Samburupithecus Temporal range:
| |
---|---|
Samburupithecus kiptalami fossils, Muséum national d'histoire naturelle, Paris | |
Scientific classification | |
Domain: | Eukaryota |
Kingdom: | Animalia |
Phylum: | Chordata |
Class: | Mammalia |
Order: | Primates |
Suborder: | Haplorhini |
Infraorder: | Simiiformes |
Superfamily: | Hominoidea |
Family: | incertae sedis |
Genus: | †Samburupithecus Ishida & Pickford 1997 |
Species: | †S. kiptalami
|
Binomial name | |
†Samburupithecus kiptalami |
Samburupithecus is an extinct primate that lived in Kenya during the middle to late Miocene. The one species in this genus, Samburupithecus kiptalami, is known only from a maxilla fragment dated to 9.5 million years ago discovered in 1982[1] and formally described by Ishida & Pickford 1997.[2] The type specimen KNM-SH 8531 was discovered by the Joint Japan-Kenya Expedition at the SH22 fossil site in the Samburu District,[1] a locality where several other researchers found no ape fossils.[3]

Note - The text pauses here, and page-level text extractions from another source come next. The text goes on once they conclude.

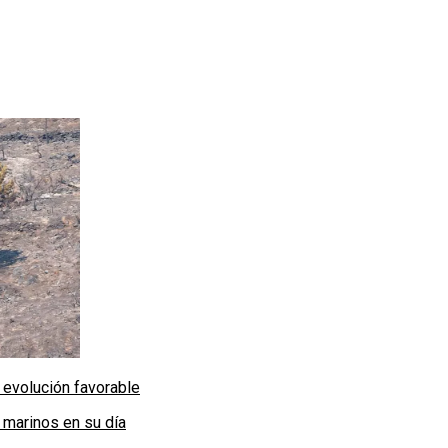
 evolución favorable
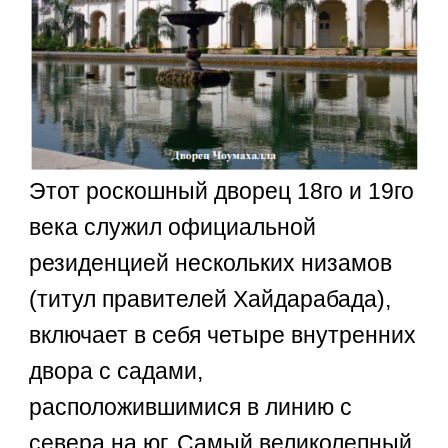
Этот роскошный дворец 18го и 19го
века служил официальной
резиденцией нескольких низамов
(титул правителей Хайдарабада),
включает в себя четыре внутренних
двора с садами,
расположившимися в линию с
севера на юг. Самый великолепный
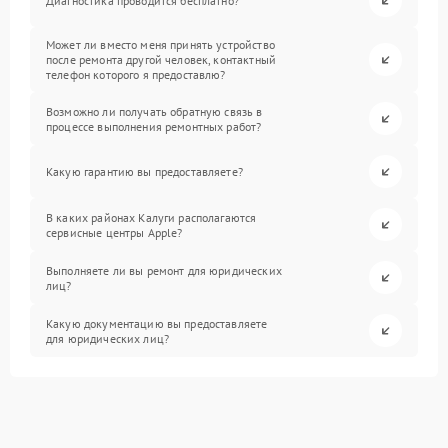
Диагностика проводится бесплатно?
Может ли вместо меня принять устройство
после ремонта другой человек, контактный
телефон которого я предоставлю?
Возможно ли получать обратную связь в
процессе выполнения ремонтных работ?
Какую гарантию вы предоставляете?
В каких районах Калуги располагаются
сервисные центры Apple?
Выполняете ли вы ремонт для юридических
лиц?
Какую документацию вы предоставляете
для юридических лиц?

Samburupithecus lived during the so-called "African ape gap" 14 to 7 Ma, a period from which very few hominoid fossils have been found in Africa until relatively recently.[3] This apparent gap, however, is now populated by a diversity of apes such as Nakalipithecus, Chororapithecus abyssinicus,[3] Otavipithecus,[4] and Nacholapithecus.[5]